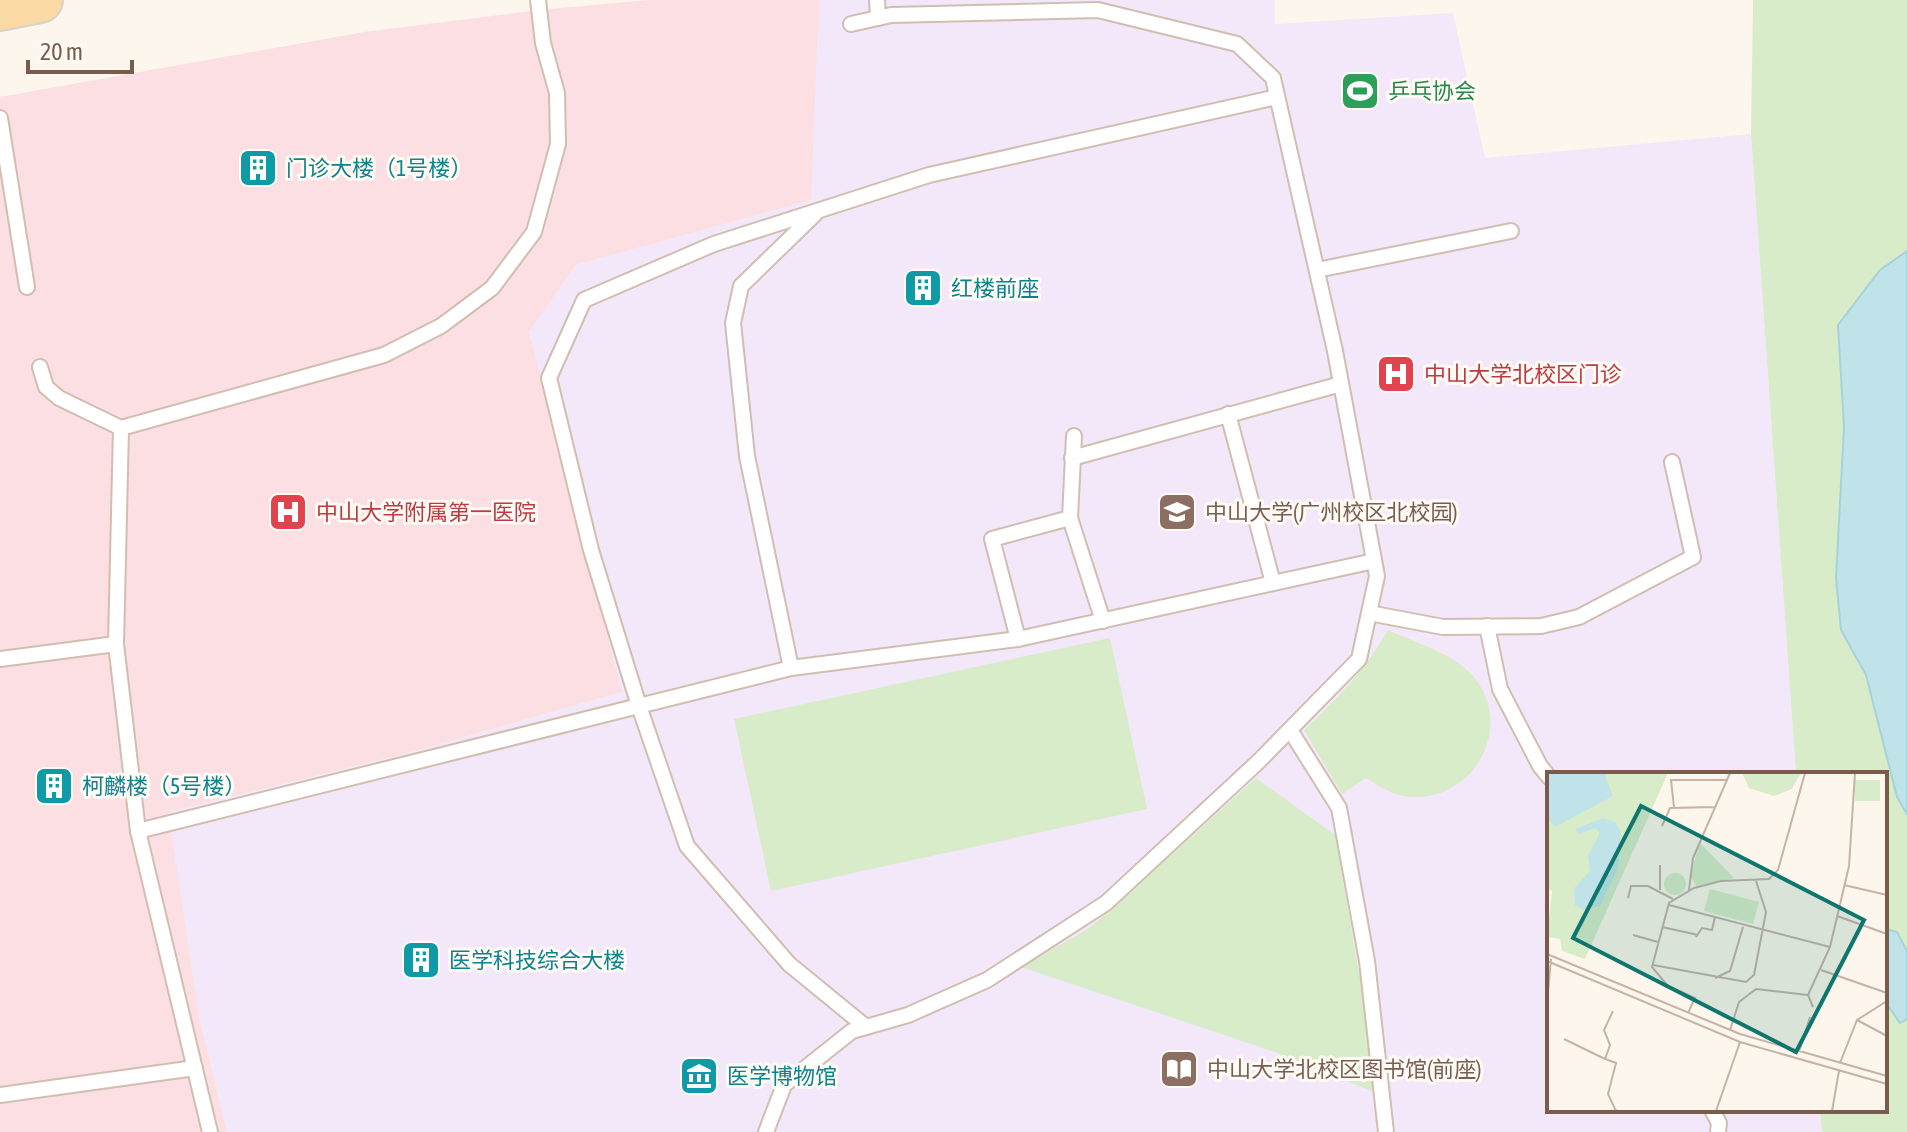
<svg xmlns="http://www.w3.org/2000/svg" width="1907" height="1132" font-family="'Asap Condensed','Noto Sans SC',sans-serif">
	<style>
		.education { fill: #f3e8fa }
		.medical { fill: #fbdfe3 }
		.green { fill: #d8ecc9 }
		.water { fill: #bfe3e8; stroke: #a5d3da; stroke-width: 2 }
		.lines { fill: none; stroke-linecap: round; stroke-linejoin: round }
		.lane-casing { stroke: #d1beb0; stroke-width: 18 }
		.primary-casing { stroke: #dad1cd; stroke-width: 48 }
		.lane { stroke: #fff; stroke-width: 14 }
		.primary { stroke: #fbd9a5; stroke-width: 44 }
		.labels { text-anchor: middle; stroke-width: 6; stroke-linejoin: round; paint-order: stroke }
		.leisure-label { font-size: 22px; fill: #27864d; stroke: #fffaf3; text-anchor: start }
		.culture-label { font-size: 22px; fill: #0d838f; stroke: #fffaf3; text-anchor: start }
		.health-label { font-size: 22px; fill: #be3a42; stroke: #fffaf3; text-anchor: start }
		.education-label { font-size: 22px; fill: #785e54; stroke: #fffaf3; text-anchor: start }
		.inset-road { fill: none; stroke: #c5b3a7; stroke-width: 2 }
		.view { fill: #0f766e; fill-opacity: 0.15; stroke: #0f766e; stroke-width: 4 }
		.inset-edge { fill: none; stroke: #7a5c4d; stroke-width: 4 }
	</style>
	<rect width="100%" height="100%" fill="#fdf6ec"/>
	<!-- education -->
	<path class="education" d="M 819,0 L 1275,0 L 1275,24 L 1453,13 L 1485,158 L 1751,134 L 1796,774 L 1549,774 L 1549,1110 L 1820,1110 L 1822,1132 L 227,1132 L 199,1016 L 167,812 L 401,755 L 622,692 L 529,332 L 576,265 L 810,200 Z"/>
	<!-- medical -->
	<path class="medical" d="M 649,0 L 819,0 L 811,200 L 576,265 L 529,332 L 622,692 L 401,755 L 168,812 L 199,1016 L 227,1132 L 0,1132 L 0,97 L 364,32 L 539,10 Z"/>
	<!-- green -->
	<g class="green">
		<path d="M 1753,0 L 1907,0 L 1907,1132 L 1822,1132 L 1820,1110 L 1885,1110 L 1885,774 L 1796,774 L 1751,134 Z"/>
		<path d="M 1388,630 C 1416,643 1459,655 1477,681 C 1513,732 1471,801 1411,797 C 1394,796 1380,787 1366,778 L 1342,794 L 1304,730 C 1337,699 1366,669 1388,630 Z"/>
		<path d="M 1110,638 L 1147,809 L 771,891 L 734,719 Z"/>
		<path d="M 1256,778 L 1335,835 L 1368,1025 L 1374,1092 L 1275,1052 L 1021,967 L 1088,929 Z"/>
	</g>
	<!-- water -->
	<g class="water">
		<path d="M 1907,251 L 1907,814 L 1897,797 L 1866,675 L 1841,630 L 1836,578 L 1844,427 L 1838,325 L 1880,270 Z"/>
		<path d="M 1886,929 L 1897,932 L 1907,951 L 1907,1019 L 1900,1023 L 1888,1006 L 1885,983 Z"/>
	</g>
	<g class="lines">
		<!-- lane casing -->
		<g class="lane-casing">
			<g id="lane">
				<path d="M 851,24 L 878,18"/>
				<path d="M 0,118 L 27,287"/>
				<path d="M 1317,270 L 1511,231"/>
				<path d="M 40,367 L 46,387 L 59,398 L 121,428 L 116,644 L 138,831 L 210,1132"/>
				<path d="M 1228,414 L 1273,583"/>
				<path d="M 121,428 L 384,355 L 441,326 L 492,288 L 534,232 L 558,144 L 557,93 L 543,43 L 538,0"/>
				<path d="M 1072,458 L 1341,384"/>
				<path d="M 1070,518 L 1103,621"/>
				<path d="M 1369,613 L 1443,627 L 1541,626 L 1579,617 L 1693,557 L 1672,462"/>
				<path d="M 1487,626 L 1500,689 L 1540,766 L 1549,777"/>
				<path d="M 1018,639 L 992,539 L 1070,518 L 1074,436"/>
				<path d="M 0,659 L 116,644"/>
				<path d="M 791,668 L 747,456 L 733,323 L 741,286 L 815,214"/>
				<path d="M 1290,730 L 1339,808 L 1367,961 L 1386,1132"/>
				<path d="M 138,831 L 791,668 L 1018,639 L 1374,561"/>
				<path d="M 866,1027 L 789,964 L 687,846 L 639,706 L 591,550 L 549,378 L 584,300 L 714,244 L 929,175 L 1277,97"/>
				<path d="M 0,1095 L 195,1068"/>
				<path d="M 1712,1110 L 1719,1123 L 1718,1132"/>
				<path d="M 766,1132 L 784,1085 L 852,1031 L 908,1015 L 987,980 L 1106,903 L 1259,761 L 1359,659 L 1377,576 L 1335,351 L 1273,78 L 1237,44 L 1098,10 L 891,15 L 878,18 L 877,0"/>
			</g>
		</g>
		<!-- primary casing -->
		<g class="primary-casing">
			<path id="primary" d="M 0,8 L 40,0"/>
		</g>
		<!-- lane -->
		<use href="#lane" class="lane"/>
		<!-- primary -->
		<use href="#primary" class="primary"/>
	</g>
	<!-- icons -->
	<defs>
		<g id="stadium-square" transform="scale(2)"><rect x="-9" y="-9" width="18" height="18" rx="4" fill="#2e9e5b" stroke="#fffaf3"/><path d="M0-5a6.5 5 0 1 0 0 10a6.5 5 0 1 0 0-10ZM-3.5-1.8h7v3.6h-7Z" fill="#fff"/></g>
		<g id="building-square" transform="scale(2)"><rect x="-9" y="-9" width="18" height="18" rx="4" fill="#0f9aa8" stroke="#fffaf3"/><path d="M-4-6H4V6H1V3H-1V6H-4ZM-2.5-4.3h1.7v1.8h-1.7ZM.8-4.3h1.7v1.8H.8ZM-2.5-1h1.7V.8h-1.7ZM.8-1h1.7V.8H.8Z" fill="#fff"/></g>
		<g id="hospital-square" transform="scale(2)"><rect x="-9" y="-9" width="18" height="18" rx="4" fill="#e0444e" stroke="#fffaf3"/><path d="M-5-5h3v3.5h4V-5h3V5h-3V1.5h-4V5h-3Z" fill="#fff"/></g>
		<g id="university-square" transform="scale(2)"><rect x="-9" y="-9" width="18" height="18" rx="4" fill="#8d6e63" stroke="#fffaf3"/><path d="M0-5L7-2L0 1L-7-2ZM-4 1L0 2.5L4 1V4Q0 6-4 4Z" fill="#fff"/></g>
		<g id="library-square" transform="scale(2)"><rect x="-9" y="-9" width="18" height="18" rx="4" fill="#8d6e63" stroke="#fffaf3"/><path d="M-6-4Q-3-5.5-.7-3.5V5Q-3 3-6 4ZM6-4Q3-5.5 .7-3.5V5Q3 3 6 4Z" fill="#fff"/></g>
		<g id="museum-square" transform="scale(2)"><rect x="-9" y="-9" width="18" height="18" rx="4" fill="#0f9aa8" stroke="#fffaf3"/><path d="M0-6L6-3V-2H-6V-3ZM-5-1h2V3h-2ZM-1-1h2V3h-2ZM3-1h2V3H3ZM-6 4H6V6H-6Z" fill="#fff"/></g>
	</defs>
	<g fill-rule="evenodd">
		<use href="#stadium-square" x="1360" y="91"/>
		<use href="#building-square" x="258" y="168"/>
		<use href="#building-square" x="923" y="288"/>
		<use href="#hospital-square" x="1396" y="374"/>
		<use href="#hospital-square" x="288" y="512"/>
		<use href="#university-square" x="1177" y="512"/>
		<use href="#building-square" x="54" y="786"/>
		<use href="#building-square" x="421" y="960"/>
		<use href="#library-square" x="1179" y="1069"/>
		<use href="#museum-square" x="699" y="1076"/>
	</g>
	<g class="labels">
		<!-- leisure labels -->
		<g class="leisure-label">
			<text x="1388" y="99">乒乓协会</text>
		</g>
		<!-- culture labels -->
		<g class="culture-label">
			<text x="286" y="176">门诊大楼（1号楼）</text>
			<text x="951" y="296">红楼前座</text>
			<text x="82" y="794">柯麟楼（5号楼）</text>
			<text x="449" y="968">医学科技综合大楼</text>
			<text x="727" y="1084">医学博物馆</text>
		</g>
		<!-- health labels -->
		<g class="health-label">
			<text x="1424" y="382">中山大学北校区门诊</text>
			<text x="316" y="520">中山大学附属第一医院</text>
		</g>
		<!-- education labels -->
		<g class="education-label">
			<text x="1205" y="520">中山大学(广州校区北校园)</text>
			<text x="1207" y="1077">中山大学北校区图书馆(前座)</text>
		</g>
	</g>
	<!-- overview -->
	<g transform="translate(1547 772)">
		<rect width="340" height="340" fill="#fdf6ec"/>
		<path d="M 0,1 L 121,1 L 38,187 L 15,179 L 13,167 L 0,165 L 5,119 L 0,117 ZM 195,1 L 254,1 L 245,17 L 227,24 L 202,16 ZM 308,8 L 333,8 L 333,29 L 308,29 ZM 153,71 L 163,81 L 187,106 L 149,114 L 143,103 ZM117 112a11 11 0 1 1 22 0a11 11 0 1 1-22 0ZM 163,117 L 212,130 L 206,152 L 157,139 Z" fill="#d8ecc9"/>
		<path d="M 2,1 L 57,1 L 66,24 L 8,55 L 0,45 ZM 56,46 L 68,50 L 74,60 L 71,97 L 54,133 L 36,138 L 28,133 L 27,117 L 43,99 L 41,84 L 53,61 L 48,56 L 32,62 L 28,57 Z" fill="#bfe3e8"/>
		<path class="inset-road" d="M 127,35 L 124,8 L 180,8M 115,54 L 123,36 L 168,35M 297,113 L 340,123M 113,118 L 113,93M 142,118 L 146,86 L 183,1M 81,126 L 84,114 L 101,114 L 126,127M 122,133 L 283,175M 290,144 L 340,162M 115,155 L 151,163M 86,163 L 111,170M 149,165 L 155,156 L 165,158 L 168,145M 0,182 L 193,262 L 340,304M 0,189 L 193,270 L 340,312M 106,193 L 199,210 L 207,203 L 219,140 L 209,109M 274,198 L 340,221M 168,206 L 183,199 L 196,155M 0,232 L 4,187M 266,235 L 261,223 L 283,175 L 302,94 L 308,1M 66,239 L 57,258 L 63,273 L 58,287 L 69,291 L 61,322 L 69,339M 141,241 L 148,226 L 121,214 L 105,195 L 122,131 L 147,116 L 174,109 L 222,107 L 231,98 L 258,1M 310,248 L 340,264M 183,258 L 192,230 L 209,217 L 261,223M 17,267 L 58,287M 252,280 L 263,245M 293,291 L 310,248 L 340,229M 169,339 L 193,270M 285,339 L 292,299"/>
		<path class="view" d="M 94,34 L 317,148 L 249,280 L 26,166 Z"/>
		<rect width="340" height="340" class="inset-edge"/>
	</g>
	<!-- scale -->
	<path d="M28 60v12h104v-12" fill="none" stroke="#7a5c4d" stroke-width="4"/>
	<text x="40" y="60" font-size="24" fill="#7a5c4d" stroke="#fffaf3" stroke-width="6" paint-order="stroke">20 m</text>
</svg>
────
WORK REQUIRED: Working through the entries above, copy every line in which "lines" is found.

TASK ANSWER:
		.lines { fill: none; stroke-linecap: round; stroke-linejoin: round }
	<g class="lines">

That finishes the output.